Is population-wide salt reduction necessary?
The short answer is yes. Some people are more sensitive to salt, including certain ethnic groups, older people, and other groups with a high incidence of hypertension. Salt restriction is important for those with heart conditions, certain types of kidney and liver disease, as well as those with high blood pressure or at risk of high blood pressure. But for others, strict salt restriction may be less important.
That said, most people consume far more than the 5 g per day recommended by the World Health Organisation – an average of 8 to 12 g in Europe – and the WHO says reducing intake to 5 g per day is good advice for everyone.
One of the main arguments for population-wide salt reduction is that the link between reduced salt intake and reduced blood pressure is well established – through population-based studies like the Intersalt study – and high blood pressure is a major risk factor for heart disease and stroke.
On the other side of the debate, some argue that just because A leads to B and B leads to C, that doesn’t necessarily mean that A (high salt intake) leads to C (higher risk of heart disease and stroke).
But while it’s easy to test for whether someone has high blood pressure, it’s not always easy to pinpoint whether someone is at risk of high blood pressure, so policymakers have tended to take a precautionary approach and have recommended reduced salt intake for the entire population.
Potential harm?
Purely from a health perspective, this wouldn’t matter if there were no potential downsides to population-wide salt reduction, but there are scientists who suggest there could be.
In particular, a major review of 167 randomised controlled trials published in the Cochrane Library and the American Journal of Hypertension in 2011 challenged the current status quo on salt reduction policy. The Danish researchers found that although cutting sodium consumption did decrease blood pressure, it also tended to increase levels of hormones, cholesterol and triglycerides, which are all thought to be risk factors for heart disease too.
Lead author Dr Niels Graudal, senior consultant in internal medicine and rheumatology at Copenhagen University Hospital, said at the time: "In my opinion, people should generally not worry about their salt intake.”
The researchers called for long-term trials and more studies to work out if the benefits of salt reduction outweighed potential harms.
‘No signal on clinical events’
However, responding to the review, Dr Larry Appel, director of the Welch Center for Prevention, Epidemiology and Clinical Research at Johns Hopkins Medical Institutions, said that it was hard to reconcile existing data with the idea that salt reduction might be harmful.
“Importantly – there is NO signal from sodium reduction trials on clinical events,” he said via email.
Additionally, there is some evidence that population-wide salt reduction may be associated with lower incidence of heart disease and stroke.
In Finland, where a salt reduction campaign began in the 1970s, average consumption of salt fell by about a third over 30 years, to about 7 g a day for women and 8.3 g a day for men.
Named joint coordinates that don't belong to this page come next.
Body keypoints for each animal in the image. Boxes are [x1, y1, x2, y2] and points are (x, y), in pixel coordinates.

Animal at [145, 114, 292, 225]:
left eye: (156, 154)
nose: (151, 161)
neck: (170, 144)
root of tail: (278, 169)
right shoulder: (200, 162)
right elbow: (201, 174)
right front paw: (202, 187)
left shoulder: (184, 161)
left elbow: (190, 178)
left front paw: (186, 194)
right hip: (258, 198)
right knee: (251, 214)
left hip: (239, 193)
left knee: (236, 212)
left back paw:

According to a 2006 study published in Progress in Cardiovascular Diseases, during the same time period, average blood pressure (both systolic and diastolic) fell by more than 10–mm Hg, and there was a 75% to 80% decrease in both stroke and coronary heart disease mortality in Finland.
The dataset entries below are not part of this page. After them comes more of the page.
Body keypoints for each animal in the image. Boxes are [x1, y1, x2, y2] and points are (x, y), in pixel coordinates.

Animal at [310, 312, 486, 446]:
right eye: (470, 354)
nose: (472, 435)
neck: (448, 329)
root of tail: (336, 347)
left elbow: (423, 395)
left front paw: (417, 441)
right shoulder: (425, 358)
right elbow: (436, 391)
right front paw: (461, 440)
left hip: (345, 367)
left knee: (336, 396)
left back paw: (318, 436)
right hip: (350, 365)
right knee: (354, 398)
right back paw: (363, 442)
Dr Appel commented: “I can’t attribute all of the benefit to sodium reduction, but again it is hard to believe that there would be a net benefit from the intervention if indeed sodium reduction were harmful.”
The bottom line?
The suitability of population-wide salt reduction policy continues to attract strong debate among academics, but for those with hypertension, heart disease and many other conditions, cutting salt continues to be a first step in controlling blood pressure.
For everyone else, for now at least, the old advice remains: Moderation in all things – including salt.